Package com.nimbusds.common.oauth2

Interface MasterAccessTokenValidator

    • Method Detail

      • computeSHA256

        static byte[] computeSHA256​(com.nimbusds.oauth2.sdk.token.BearerAccessToken token,
                            byte[] salt)
        Computes the SHA-256 hash of the specified Bearer access token.
        Parameters:
        token - The Bearer access token. Must not be null.
        salt - Optional salt to use, null if none.
        Returns:
        The computed SHA-256 hash.

      • accessIsDisabled

        boolean accessIsDisabled()
        Returns true if access is disabled (no access token configured).
        Returns:
        true if access is disabled, else false.

      • getLogger

        org.apache.logging.log4j.Logger getLogger()
        Gets the optional logger.
        Returns:
        The logger, null if not specified.

      • setLogger

        void setLogger​(org.apache.logging.log4j.Logger log)
        Sets the optional logger.
        Parameters:
        log - The logger, null if not specified.

      • isValid

        boolean isValid​(com.nimbusds.oauth2.sdk.token.BearerAccessToken accessToken)
        Returns true if the specified bearer access token is valid.
        Parameters:
        accessToken - The bearer access token to check, null if not specified.
        Returns:
        true if the specified bearer access token is valid, else false.

      • validateBearerAccessToken

        void validateBearerAccessToken​(String authzHeader)
                        throws javax.ws.rs.WebApplicationException
        Validates a bearer access token passed in the specified HTTP Authorization header value.
        Parameters:
        authzHeader - The HTTP Authorization header value, null if not specified.
        Throws:
        javax.ws.rs.WebApplicationException - If the header value is null, the web API is disabled, or the Bearer access token is missing or invalid.

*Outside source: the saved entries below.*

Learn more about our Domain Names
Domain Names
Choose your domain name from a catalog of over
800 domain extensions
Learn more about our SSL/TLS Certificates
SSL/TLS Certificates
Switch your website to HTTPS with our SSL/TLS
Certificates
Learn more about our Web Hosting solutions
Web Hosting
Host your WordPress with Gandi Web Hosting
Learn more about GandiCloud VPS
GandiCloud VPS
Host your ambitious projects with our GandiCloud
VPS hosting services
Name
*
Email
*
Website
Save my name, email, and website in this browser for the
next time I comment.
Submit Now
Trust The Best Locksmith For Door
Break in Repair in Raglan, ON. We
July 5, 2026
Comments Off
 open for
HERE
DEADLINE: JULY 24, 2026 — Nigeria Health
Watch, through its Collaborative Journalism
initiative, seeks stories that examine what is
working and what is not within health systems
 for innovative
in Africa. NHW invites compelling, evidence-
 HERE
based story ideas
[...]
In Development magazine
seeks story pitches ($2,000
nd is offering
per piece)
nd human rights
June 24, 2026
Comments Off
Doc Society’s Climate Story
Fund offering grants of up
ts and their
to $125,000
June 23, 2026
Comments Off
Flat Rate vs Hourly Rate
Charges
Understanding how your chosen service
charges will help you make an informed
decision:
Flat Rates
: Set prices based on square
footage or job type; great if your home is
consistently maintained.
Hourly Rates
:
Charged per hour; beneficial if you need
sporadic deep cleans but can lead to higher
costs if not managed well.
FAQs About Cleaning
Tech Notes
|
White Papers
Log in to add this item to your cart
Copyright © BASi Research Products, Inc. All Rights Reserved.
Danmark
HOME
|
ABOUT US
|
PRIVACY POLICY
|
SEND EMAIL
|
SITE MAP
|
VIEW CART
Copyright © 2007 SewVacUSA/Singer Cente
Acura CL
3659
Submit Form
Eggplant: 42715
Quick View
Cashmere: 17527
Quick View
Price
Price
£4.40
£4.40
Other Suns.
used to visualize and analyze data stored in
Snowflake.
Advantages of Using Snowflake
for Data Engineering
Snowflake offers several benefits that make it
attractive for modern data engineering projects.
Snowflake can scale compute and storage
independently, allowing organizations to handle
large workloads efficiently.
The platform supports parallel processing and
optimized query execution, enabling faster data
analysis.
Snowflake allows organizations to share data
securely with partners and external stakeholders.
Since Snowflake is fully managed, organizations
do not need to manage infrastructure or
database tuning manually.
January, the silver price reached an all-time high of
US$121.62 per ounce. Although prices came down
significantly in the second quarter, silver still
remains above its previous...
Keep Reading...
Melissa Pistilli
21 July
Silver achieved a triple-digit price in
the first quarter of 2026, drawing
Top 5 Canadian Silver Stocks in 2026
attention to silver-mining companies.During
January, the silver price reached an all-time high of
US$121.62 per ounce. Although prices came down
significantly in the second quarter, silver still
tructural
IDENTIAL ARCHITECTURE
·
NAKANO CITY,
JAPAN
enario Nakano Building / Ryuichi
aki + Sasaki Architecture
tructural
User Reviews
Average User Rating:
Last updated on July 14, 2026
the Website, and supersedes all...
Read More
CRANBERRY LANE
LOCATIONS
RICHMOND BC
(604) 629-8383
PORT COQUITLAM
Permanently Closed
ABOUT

      • validateBearerAccessToken

        boolean validateBearerAccessToken​(javax.servlet.http.HttpServletRequest servletRequest,
                                  javax.servlet.http.HttpServletResponse servletResponse)
                           throws IOException
        Validates a bearer access token passed in the specified HTTP servlet request.
        Parameters:
        servletRequest - The HTTP servlet request. Must not be null.
        servletResponse - The HTTP servlet response. Must not be null.
        Returns:
        true if the bearer access token was successfully validated, false.
        Throws:
        IOException - If the response couldn't be written.